▶ _必要な作業_:
A: 本文のうち「5. 影響力を重視した課題解決型アプローチを採用し、全世界的な課題に対処する。」から「言するよう依頼を受けていた。」までの部分を、そのまま書き写してください。
B: 本文によると、EUの研究イノベーション計画の影響力を最大化することに関するハイレベル・グループは何人の専門家で構成されていますか。

▶ _本文_:
-.-.-
報告書『LAB-FAB-APP:Investing in the European future we want』は、過去20年間、先進国における経済成長の3分の2は研究イノベーションのおかげで達成されたものであるとし、研究イノベーションに対するEUの投資効果を最大化し、繁栄を拡大して、最も大きな社会的課題を解決していくことを報告書内の提言として重視している。Jacques Delors InstituteのPascal Lamy名誉所長が議長を務めるこの独立したハイレベル主要専門家グループは提言の中で、欧州は、創造される知識をこれまで以上に活用し、イノベーションの可能性を経済成長に結び付けなくてはならず、EUおよび各国の予算において研究イノベーションを優先し、EUの現行の研究イノベーション計画であるホライズン2020の後継計画の予算を倍増する必要がある、としている。また、全世界的な課題に関して、広範かつ機動的なイノベーション・ミッションを通じて市民を関与させなくてはならない、と述べている。

専門家グループによる11の提言は以下の通り。

1. EUおよび各国の予算において、研究およびイノベーションを優先する。これには、2021年以降のEUの研究イノベーション計画の予算を倍増することも含まれる。
2. 将来のマーケットを創出できるような、EUとしての適正なイノベーション政策を確立する。
3. 将来を見据えて教育し、変革を起こせる人材に投資する。
4. より大きな影響力を持つEUとしての研究イノベーション・プログラムを策定する。
5. 影響力を重視した課題解決型アプローチを採用し、全世界的な課題に対処する。
6. EUの資金調達・供与環境を合理化し、欧州構造資金との相互効果を実現する。
7. さらに無駄をなくし、プロセスよりも影響力を優先する。
8. 市民を動員し、関与させる。
9. EUと各国の研究イノベーションへの投資を、より的確に整合させる。
10. 国際的な研究イノベーション協力を、EUの研究およびイノベーションのトレードマークにする。
11. 適切なコミュニケーションの確保。

EUの研究イノベーション計画の影響力を最大化することに関するハイレベル・グループ(High Level Group on maximising the impact of EU Research and Innovation Programmes)は、欧州全域から幅広い専門知識を備えた12人の専門家によって構成されている。いずれも大学や研究機関の主要ポストや、大企業や精力的な中小企業のトップ、国の機関もしくは国際機関で政策に携わるハイレベルの職位、または市民社会団体で重要な役割を担っている人々である。

専門家グループは2016年12月、研究イノベーションに対するEUの投資の影響力を最大化する方法について欧州委員会に助言するよう依頼を受けていた。
-.-.-
▶ _記録一覧_:
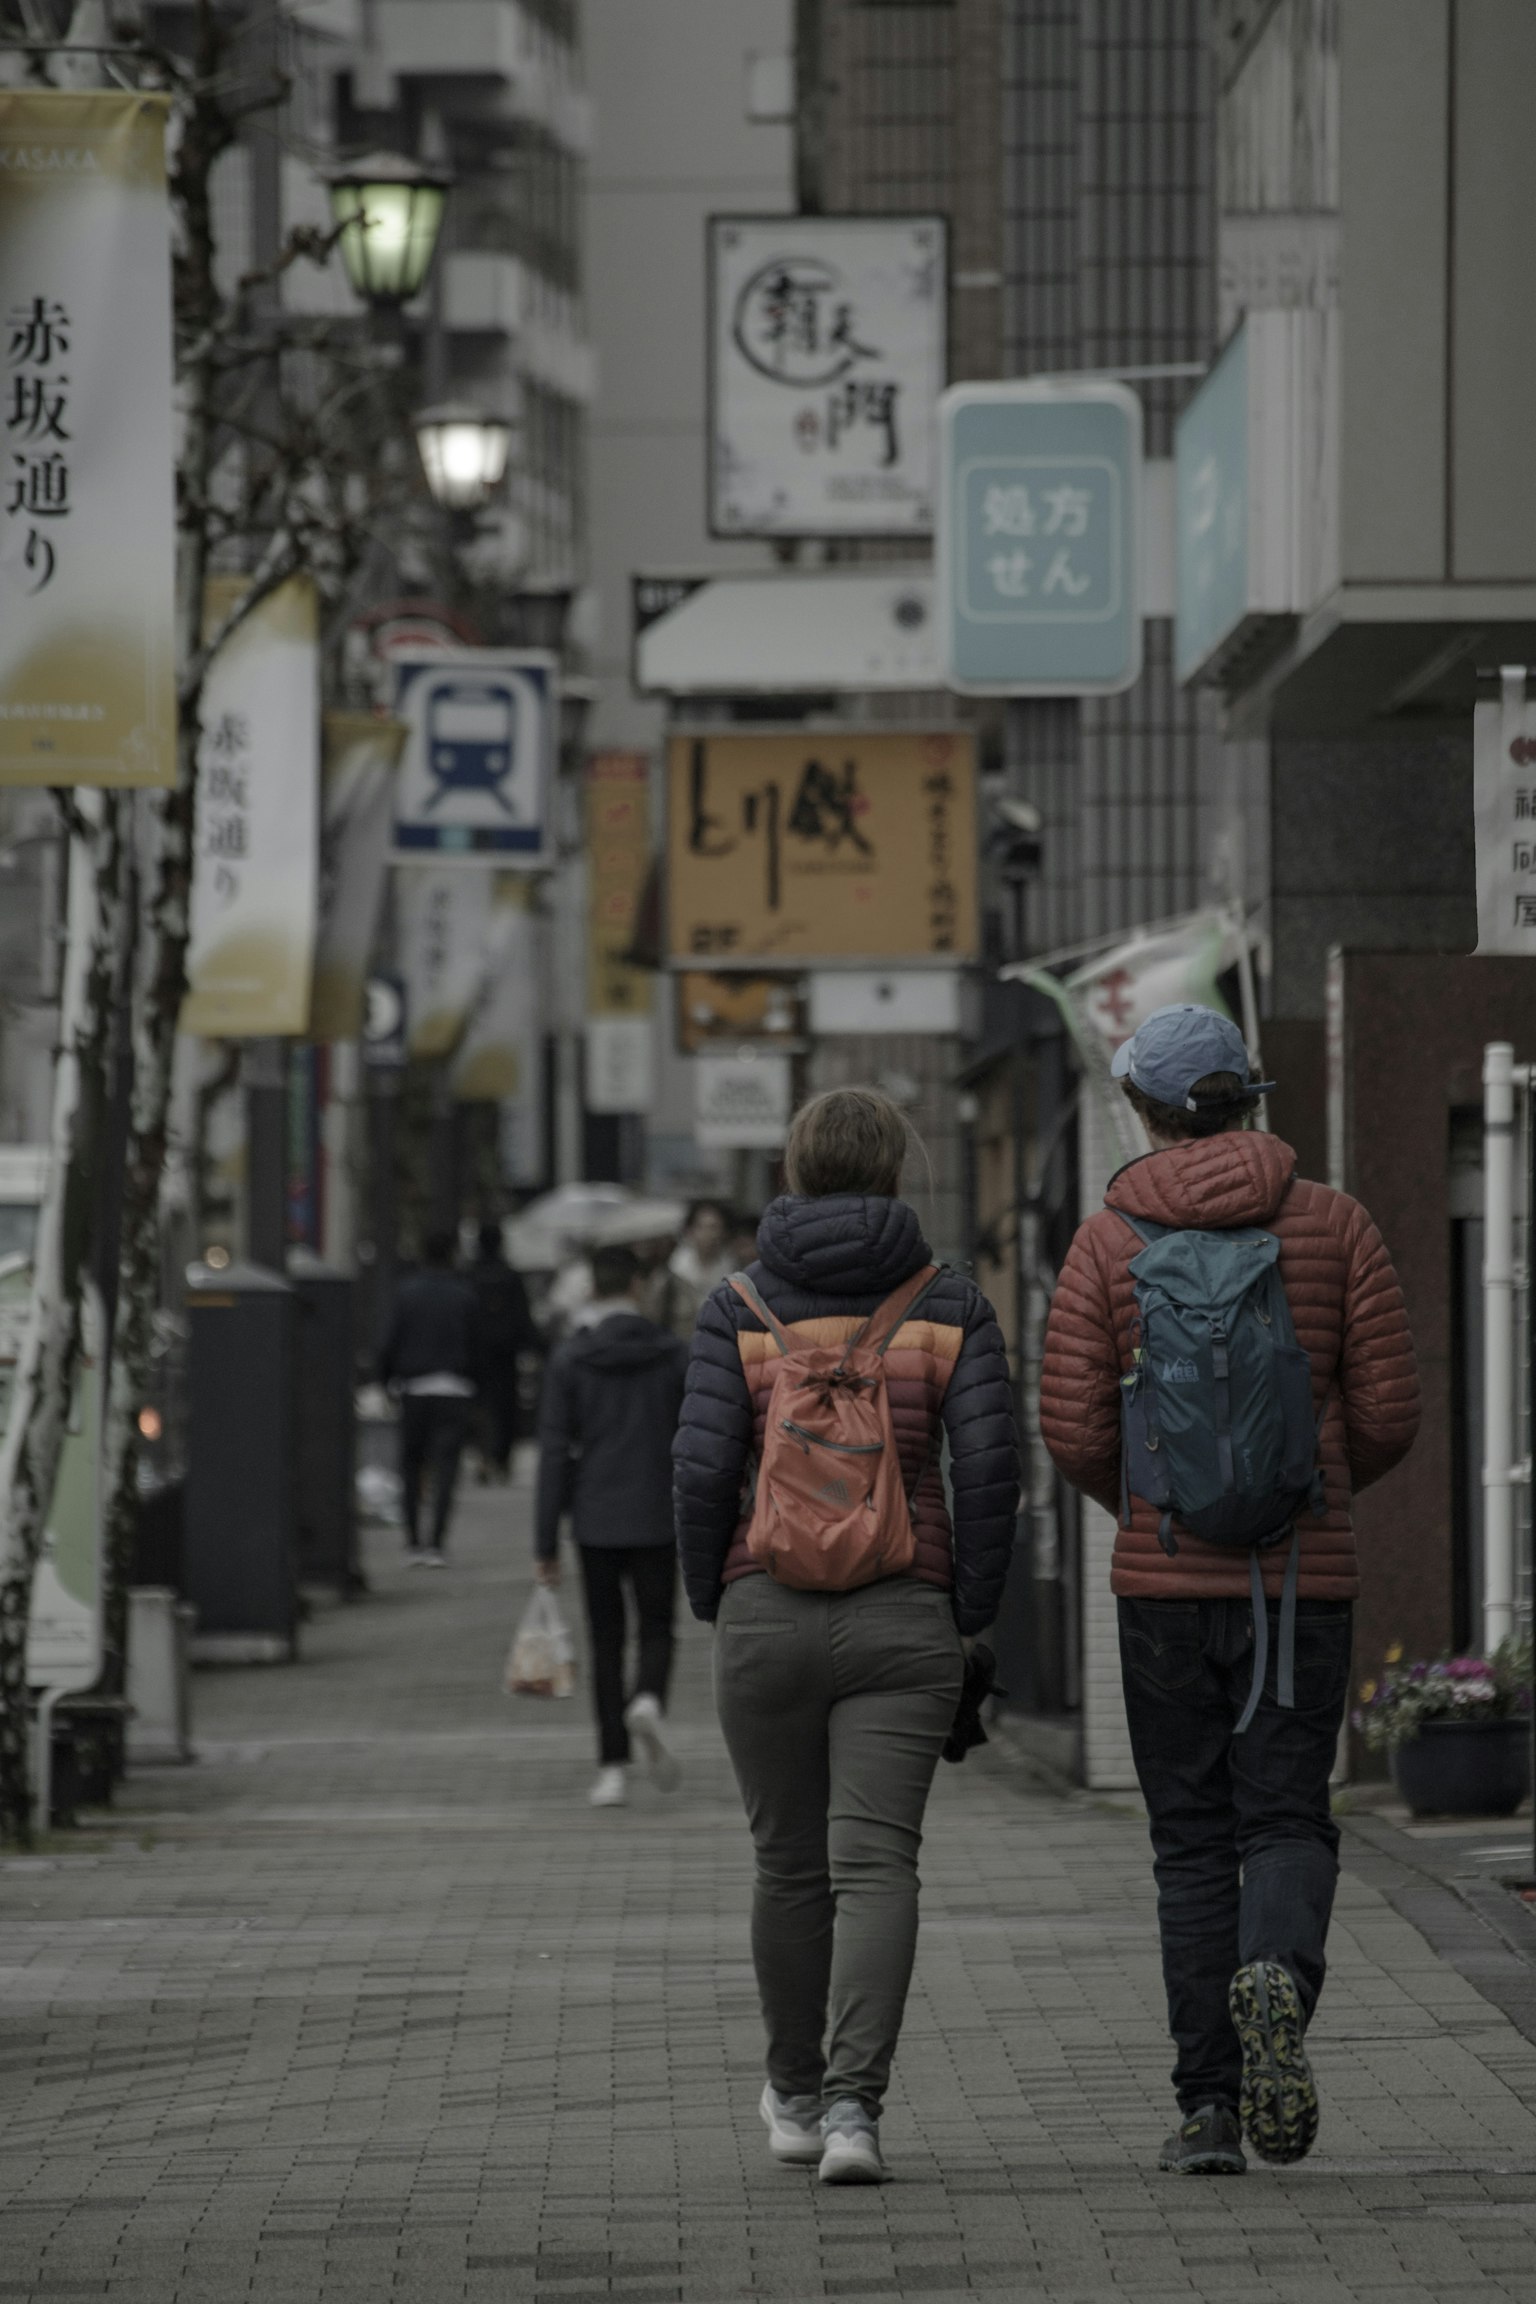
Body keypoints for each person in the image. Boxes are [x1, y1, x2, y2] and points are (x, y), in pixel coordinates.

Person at [1039, 1004, 1419, 2178]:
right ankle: (1277, 1978)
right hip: (1304, 1579)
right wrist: (1313, 1489)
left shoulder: (1107, 1239)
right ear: (1249, 1095)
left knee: (1191, 1843)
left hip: (1161, 1588)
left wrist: (1156, 1510)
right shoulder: (1336, 1223)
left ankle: (1208, 2110)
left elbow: (1074, 1429)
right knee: (1288, 1817)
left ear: (1144, 1109)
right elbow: (1390, 1411)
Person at [673, 1088, 1019, 2185]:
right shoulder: (950, 1302)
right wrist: (967, 1612)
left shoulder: (736, 1305)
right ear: (897, 1173)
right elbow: (992, 1471)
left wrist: (715, 1596)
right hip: (905, 1611)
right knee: (876, 1866)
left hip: (764, 1608)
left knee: (787, 1865)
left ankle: (794, 2094)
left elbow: (700, 1469)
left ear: (794, 1170)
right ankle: (855, 2114)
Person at [535, 1242, 690, 1808]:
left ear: (590, 1288)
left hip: (595, 1516)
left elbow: (555, 1451)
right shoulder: (673, 1354)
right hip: (657, 1512)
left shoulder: (571, 1359)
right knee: (657, 1627)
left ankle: (612, 1769)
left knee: (605, 1640)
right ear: (637, 1287)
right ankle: (647, 1697)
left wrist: (545, 1541)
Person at [379, 1227, 482, 1565]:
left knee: (411, 1464)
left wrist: (385, 1380)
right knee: (446, 1466)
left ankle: (413, 1541)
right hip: (454, 1387)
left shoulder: (406, 1293)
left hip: (414, 1387)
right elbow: (476, 1345)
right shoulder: (464, 1295)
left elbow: (389, 1341)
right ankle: (436, 1542)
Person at [469, 1219, 538, 1481]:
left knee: (480, 1406)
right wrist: (532, 1345)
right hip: (506, 1352)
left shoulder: (470, 1274)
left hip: (476, 1352)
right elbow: (522, 1315)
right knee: (506, 1405)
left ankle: (484, 1456)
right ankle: (502, 1458)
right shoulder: (510, 1275)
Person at [654, 1197, 733, 1339]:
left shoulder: (733, 1271)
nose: (709, 1234)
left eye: (714, 1227)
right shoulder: (672, 1273)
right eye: (702, 1227)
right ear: (690, 1231)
-.-.-
▶ _各作業の解答_:
A:
5. 影響力を重視した課題解決型アプローチを採用し、全世界的な課題に対処する。
6. EUの資金調達・供与環境を合理化し、欧州構造資金との相互効果を実現する。
7. さらに無駄をなくし、プロセスよりも影響力を優先する。
8. 市民を動員し、関与させる。
9. EUと各国の研究イノベーションへの投資を、より的確に整合させる。
10. 国際的な研究イノベーション協力を、EUの研究およびイノベーションのトレードマークにする。
11. 適切なコミュニケーションの確保。

EUの研究イノベーション計画の影響力を最大化することに関するハイレベル・グループ(High Level Group on maximising the impact of EU Research and Innovation Programmes)は、欧州全域から幅広い専門知識を備えた12人の専門家によって構成されている。いずれも大学や研究機関の主要ポストや、大企業や精力的な中小企業のトップ、国の機関もしくは国際機関で政策に携わるハイレベルの職位、または市民社会団体で重要な役割を担っている人々である。

専門家グループは2016年12月、研究イノベーションに対するEUの投資の影響力を最大化する方法について欧州委員会に助言するよう依頼を受けていた。

B: 12人の専門家で構成されています。